Physicists have their own language for distinguishing between the sustainable and unsustainable. When a physicist describes the stretching of a spring by some small amount and its return to its original state, that process is said to be reversible. Not only was energy conserved throughout, but the so-called entropy or disorder in the system remained unchanged. Such activity of the spring could be viewed as sustainable. By contrast, when the spring is stretched beyond its elastic limit, it never returns to its initial state. It remains stretched. The energy to stretch it has been converted into heat, a disordered motion of the molecules in the spring. That energy will never again be available to return the spring to its original shape. The entropy or disorder of the system has fundamentally increased, never to be so small again. Such a disruptive process is said to be irreversible
In the same sense, then, what experts refer to as “community recovery following a disaster” doesn’t quite capture what’s actually happened, or failed to happen. Those who died, remain dead. Those businesses which failed never reopen. The houses that were flooded are razed. Newcomers may take the place of the dead. Other businesses may open within the community. The housing stock may be replaced. However, had the community been more sustainable, all these new resources would have added to the community, instead of merely bringing it back to the pre-existing condition. So… “recovery from disaster” is not the same as sustainability
Another error in thinking that factors into our implementation? The mistaken notion that if we achieve sustainable development, that all climate variability will cease. Just as the skeptics assume too little human influence on climate variability, so this line of reasoning assumes the opposite – the human activity is the only cause of climate variability. Neither extreme particularly helps the discussion. Sustainability won’t prevent climate variability and change; it can only accommodate climate variability and change.

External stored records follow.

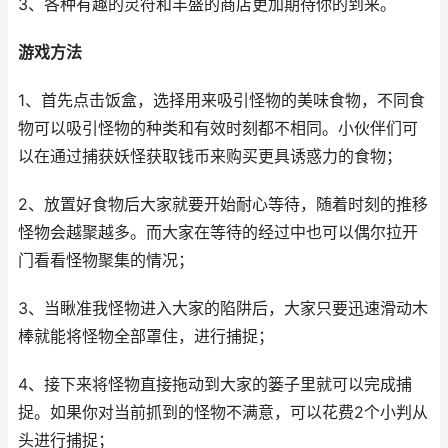
3、各种有趣的灵符和丰盛的商店更加期待你的到来。
游戏方法
1、首先点击饭盒，选择用来吸引怪物的美味食物，不同食
物可以吸引怪物的种类和有效时刻都不相同。小伙伴们可
以在通过捕获妖怪获取钱币来购买更具诱惑力的食物；
2、放置好食物后大家就要开始耐心等待，随着时刻的推移
怪物会越聚越多。而大家在等待的经过中也可以偶尔拉开
门看看怪物聚集的情况；
3、当瞅准我怪物进入大家的陷阱后，大家只要迅速滑动木
棒就能将怪物全部罩住，进行捕捉；
4、接下来将怪物直接拖动到大家的篓子里就可以完成捕
捉。如果你对当前抓到的怪物不满意，可以花费2个小判从
头进行捕捉；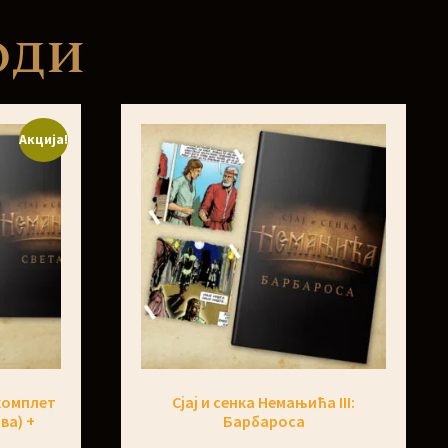
оди
Акција!
(комплет
Сјај и сенка Немањића III:
ва) +
Барбаросa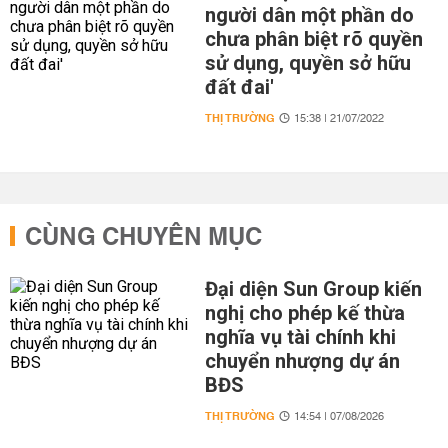
người dân một phần do
chưa phân biệt rõ quyền
sử dụng, quyền sở hữu
đất đai'
THỊ TRƯỜNG
15:38 | 21/07/2022
CÙNG CHUYÊN MỤC
Đại diện Sun Group kiến
nghị cho phép kế thừa
nghĩa vụ tài chính khi
chuyển nhượng dự án
BĐS
THỊ TRƯỜNG
14:54 | 07/08/2026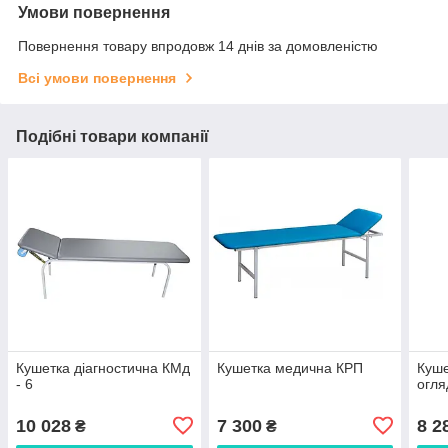
Умови повернення
Повернення товару впродовж 14 днів за домовленістю
Всі умови повернення
Подібні товари компанії
Кушетка діагностична КМд
Кушетка медична КРП
Куше
- 6
огля
10 028
7 300
8 2
₴
₴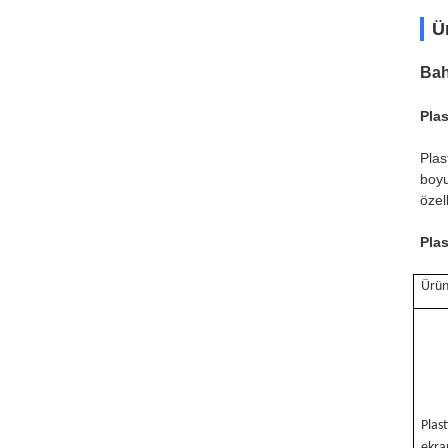
Ü
Bah
Plas
Plas
boyu
özel
Plas
Ürün
Plas
ekra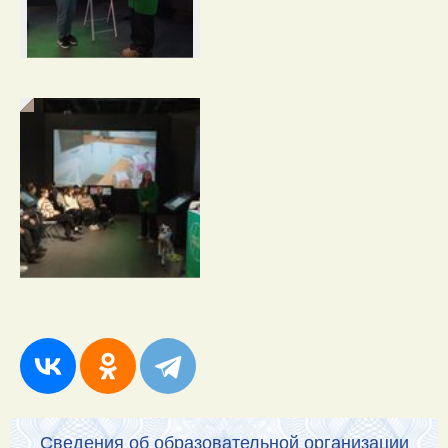
Сведения об образовательной организации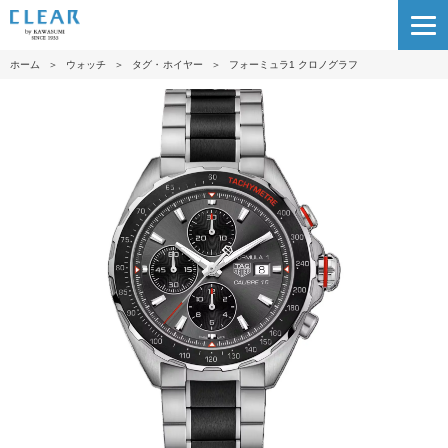
ホーム
＞
ウォッチ
＞
タグ・ホイヤー
＞
フォーミュラ1 クロノグラフ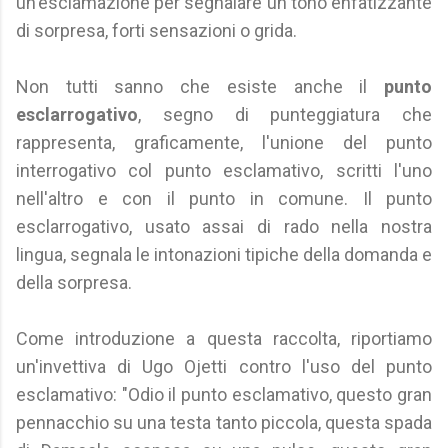
un'esclamazione per segnalare un tono enfatizzante
di sorpresa, forti sensazioni o grida.
Non tutti sanno che esiste anche il
punto
esclarrogativo
, segno di punteggiatura che
rappresenta, graficamente, l'unione del punto
interrogativo col punto esclamativo, scritti l'uno
nell'altro e con il punto in comune. Il punto
esclarrogativo, usato assai di rado nella nostra
lingua, segnala le intonazioni tipiche della domanda e
della sorpresa.
Come introduzione a questa raccolta, riportiamo
un'invettiva di Ugo Ojetti contro l'uso del punto
esclamativo: "Odio il punto esclamativo, questo gran
pennacchio su una testa tanto piccola, questa spada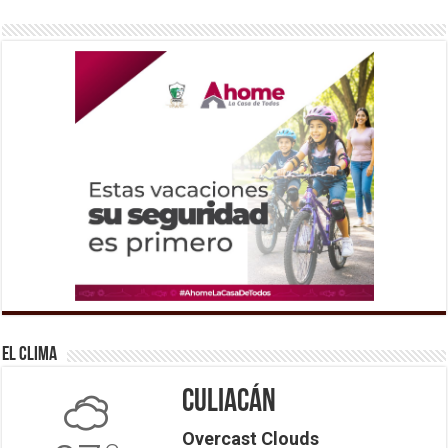
El Clima
Culiacán
Overcast Clouds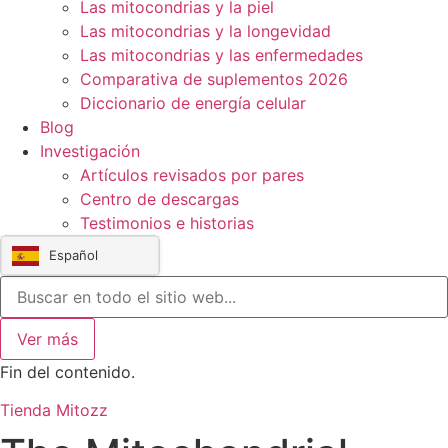
Las mitocondrias y la piel
Las mitocondrias y la longevidad
Las mitocondrias y las enfermedades
Comparativa de suplementos 2026
Diccionario de energía celular
Blog
Investigación
Artículos revisados por pares
Centro de descargas
Testimonios e historias
Español
Ver más
Fin del contenido.
Tienda Mitozz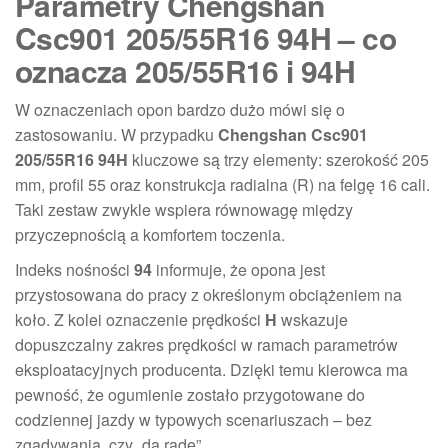
Parametry Chengshan
Csc901 205/55R16 94H – co
oznacza 205/55R16 i 94H
W oznaczeniach opon bardzo dużo mówi się o
zastosowaniu. W przypadku
Chengshan Csc901
205/55R16 94H
kluczowe są trzy elementy: szerokość 205
mm, profil 55 oraz konstrukcja radialna (R) na felgę 16 cali.
Taki zestaw zwykle wspiera równowagę między
przyczepnością a komfortem toczenia.
Indeks nośności
94
informuje, że opona jest
przystosowana do pracy z określonym obciążeniem na
koło. Z kolei oznaczenie prędkości
H
wskazuje
dopuszczalny zakres prędkości w ramach parametrów
eksploatacyjnych producenta. Dzięki temu kierowca ma
pewność, że ogumienie zostało przygotowane do
codziennej jazdy w typowych scenariuszach – bez
zgadywania, czy „da radę”.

In closing: let’s repeat our rephrased goal:
Buying time – meeting today’s needs while minimally compromising the prospects for future generations – is the defining, and ongoing, challenge for every generation.
Recall where this post fits in our larger discussion. We’re looking at policy – a framework for making decisions – as an essential coping strategy for living on the real world. While policy is a valuable tool, it could use some improvement. We’re in the midst of a series posts exploring refinements that would make policy even more useful.